◆ **Problem description**:
Find every line of the listing below where "GREEN" appears, and copy it.

◆ **Material for this task**:
=== Section Start ===

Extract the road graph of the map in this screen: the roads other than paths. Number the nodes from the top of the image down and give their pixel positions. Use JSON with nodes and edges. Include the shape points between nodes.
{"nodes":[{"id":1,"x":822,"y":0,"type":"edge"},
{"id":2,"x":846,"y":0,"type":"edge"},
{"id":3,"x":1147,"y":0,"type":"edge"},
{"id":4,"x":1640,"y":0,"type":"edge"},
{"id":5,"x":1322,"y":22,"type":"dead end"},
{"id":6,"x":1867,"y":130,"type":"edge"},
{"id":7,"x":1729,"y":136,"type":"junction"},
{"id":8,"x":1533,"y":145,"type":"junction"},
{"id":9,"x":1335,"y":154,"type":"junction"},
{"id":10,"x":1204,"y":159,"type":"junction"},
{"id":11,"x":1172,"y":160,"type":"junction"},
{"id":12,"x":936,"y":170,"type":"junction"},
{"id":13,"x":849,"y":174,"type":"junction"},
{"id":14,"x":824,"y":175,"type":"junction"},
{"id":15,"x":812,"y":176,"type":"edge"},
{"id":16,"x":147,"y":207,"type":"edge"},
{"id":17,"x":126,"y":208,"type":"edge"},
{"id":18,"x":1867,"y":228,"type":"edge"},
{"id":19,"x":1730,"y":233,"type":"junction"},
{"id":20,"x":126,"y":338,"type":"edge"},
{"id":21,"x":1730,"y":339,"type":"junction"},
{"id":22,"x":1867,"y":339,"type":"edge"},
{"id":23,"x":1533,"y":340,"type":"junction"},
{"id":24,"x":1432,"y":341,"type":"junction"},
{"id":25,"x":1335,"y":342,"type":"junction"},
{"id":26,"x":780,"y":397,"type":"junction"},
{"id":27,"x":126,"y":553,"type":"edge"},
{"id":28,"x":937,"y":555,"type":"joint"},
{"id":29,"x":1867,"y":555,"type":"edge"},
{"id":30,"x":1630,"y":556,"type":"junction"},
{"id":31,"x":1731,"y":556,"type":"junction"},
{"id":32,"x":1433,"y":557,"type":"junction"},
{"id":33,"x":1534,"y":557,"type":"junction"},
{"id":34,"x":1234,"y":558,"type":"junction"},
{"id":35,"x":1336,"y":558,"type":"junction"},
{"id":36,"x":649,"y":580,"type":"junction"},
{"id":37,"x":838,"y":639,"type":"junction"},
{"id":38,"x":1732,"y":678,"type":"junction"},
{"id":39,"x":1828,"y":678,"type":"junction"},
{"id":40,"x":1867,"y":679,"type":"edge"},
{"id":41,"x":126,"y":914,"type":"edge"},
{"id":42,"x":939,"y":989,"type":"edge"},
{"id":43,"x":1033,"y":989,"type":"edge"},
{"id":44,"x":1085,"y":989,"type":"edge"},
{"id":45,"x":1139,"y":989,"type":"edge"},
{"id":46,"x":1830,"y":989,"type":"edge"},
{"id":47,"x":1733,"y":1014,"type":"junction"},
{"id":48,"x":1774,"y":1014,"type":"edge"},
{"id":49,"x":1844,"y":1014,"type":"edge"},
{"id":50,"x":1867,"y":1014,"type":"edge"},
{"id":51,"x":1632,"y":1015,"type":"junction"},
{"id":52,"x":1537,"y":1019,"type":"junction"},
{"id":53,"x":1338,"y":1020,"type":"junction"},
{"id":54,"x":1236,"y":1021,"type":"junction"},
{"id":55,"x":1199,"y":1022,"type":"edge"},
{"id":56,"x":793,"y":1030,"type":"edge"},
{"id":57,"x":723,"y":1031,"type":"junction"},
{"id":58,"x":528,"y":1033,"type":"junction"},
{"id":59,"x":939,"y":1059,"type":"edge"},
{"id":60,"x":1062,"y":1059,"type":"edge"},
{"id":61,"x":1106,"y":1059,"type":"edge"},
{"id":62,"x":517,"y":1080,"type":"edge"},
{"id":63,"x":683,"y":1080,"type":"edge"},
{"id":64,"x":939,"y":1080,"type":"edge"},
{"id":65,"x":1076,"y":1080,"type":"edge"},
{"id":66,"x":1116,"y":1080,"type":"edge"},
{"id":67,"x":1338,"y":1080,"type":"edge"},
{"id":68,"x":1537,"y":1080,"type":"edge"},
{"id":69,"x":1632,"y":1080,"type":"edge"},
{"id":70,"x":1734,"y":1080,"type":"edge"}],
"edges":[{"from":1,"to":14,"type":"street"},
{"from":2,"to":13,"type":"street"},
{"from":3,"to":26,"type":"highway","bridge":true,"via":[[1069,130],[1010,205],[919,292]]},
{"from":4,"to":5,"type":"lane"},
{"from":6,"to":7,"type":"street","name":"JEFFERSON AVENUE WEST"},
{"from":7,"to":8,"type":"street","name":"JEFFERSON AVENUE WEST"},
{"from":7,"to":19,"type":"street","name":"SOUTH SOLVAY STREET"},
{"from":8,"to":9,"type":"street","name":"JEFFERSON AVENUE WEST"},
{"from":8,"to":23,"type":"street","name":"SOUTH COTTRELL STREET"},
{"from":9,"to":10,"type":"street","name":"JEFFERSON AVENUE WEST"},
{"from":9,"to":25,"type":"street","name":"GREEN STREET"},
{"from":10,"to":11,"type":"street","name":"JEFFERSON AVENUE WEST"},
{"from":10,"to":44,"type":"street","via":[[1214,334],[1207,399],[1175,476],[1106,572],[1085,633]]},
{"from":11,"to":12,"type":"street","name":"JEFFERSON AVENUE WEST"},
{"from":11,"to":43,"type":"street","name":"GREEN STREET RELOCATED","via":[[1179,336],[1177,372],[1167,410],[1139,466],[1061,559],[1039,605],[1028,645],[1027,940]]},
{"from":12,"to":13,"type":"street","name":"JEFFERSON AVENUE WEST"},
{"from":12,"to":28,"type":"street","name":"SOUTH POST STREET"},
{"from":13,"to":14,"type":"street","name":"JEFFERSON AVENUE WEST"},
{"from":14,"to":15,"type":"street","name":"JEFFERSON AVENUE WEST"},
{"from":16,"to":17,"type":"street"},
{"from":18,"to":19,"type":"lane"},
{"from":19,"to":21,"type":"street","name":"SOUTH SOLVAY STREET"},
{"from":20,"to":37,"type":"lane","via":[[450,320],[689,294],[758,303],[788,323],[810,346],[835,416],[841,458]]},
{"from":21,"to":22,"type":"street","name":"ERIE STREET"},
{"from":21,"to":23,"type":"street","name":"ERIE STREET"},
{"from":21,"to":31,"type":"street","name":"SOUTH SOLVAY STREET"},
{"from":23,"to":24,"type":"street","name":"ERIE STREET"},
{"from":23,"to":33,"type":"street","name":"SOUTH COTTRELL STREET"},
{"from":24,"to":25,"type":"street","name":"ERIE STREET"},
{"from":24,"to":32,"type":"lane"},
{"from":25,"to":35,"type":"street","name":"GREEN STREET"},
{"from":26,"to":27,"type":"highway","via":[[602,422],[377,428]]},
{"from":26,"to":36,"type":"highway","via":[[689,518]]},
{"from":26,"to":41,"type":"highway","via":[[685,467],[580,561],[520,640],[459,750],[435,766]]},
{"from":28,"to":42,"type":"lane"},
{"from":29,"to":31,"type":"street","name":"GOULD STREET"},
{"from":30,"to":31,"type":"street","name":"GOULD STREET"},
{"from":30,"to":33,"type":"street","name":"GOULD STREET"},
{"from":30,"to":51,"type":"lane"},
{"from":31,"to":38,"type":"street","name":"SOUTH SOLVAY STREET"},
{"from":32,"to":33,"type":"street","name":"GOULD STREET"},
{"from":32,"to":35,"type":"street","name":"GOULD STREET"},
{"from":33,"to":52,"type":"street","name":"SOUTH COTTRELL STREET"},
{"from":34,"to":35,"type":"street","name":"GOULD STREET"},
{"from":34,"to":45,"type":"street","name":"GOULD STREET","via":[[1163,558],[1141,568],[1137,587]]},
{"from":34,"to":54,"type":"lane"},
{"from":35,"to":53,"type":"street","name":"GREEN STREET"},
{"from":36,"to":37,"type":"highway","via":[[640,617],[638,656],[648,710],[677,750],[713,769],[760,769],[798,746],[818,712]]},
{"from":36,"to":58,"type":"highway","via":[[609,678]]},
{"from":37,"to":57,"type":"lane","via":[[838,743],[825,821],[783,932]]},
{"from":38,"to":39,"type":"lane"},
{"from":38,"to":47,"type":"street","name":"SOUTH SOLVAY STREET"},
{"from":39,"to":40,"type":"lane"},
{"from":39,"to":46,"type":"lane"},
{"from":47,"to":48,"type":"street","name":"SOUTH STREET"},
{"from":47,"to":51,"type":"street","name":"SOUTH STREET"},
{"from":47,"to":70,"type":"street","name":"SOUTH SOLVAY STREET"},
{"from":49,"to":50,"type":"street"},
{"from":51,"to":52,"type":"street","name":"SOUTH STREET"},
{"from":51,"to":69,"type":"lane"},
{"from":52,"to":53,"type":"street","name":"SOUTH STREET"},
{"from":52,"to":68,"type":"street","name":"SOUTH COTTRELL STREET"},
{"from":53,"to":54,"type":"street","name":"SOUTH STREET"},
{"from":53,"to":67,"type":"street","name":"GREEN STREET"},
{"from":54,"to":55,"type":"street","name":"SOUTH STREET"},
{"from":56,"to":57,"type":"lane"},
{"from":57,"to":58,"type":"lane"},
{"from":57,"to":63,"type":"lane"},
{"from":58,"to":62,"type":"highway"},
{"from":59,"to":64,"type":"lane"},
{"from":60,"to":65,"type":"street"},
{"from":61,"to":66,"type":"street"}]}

=== Section End ===

◆ **Reply**:
{"from":9,"to":25,"type":"street","name":"GREEN STREET"},
{"from":11,"to":43,"type":"street","name":"GREEN STREET RELOCATED","via":[[1179,336],[1177,372],[1167,410],[1139,466],[1061,559],[1039,605],[1028,645],[1027,940]]},
{"from":25,"to":35,"type":"street","name":"GREEN STREET"},
{"from":35,"to":53,"type":"street","name":"GREEN STREET"},
{"from":53,"to":67,"type":"street","name":"GREEN STREET"},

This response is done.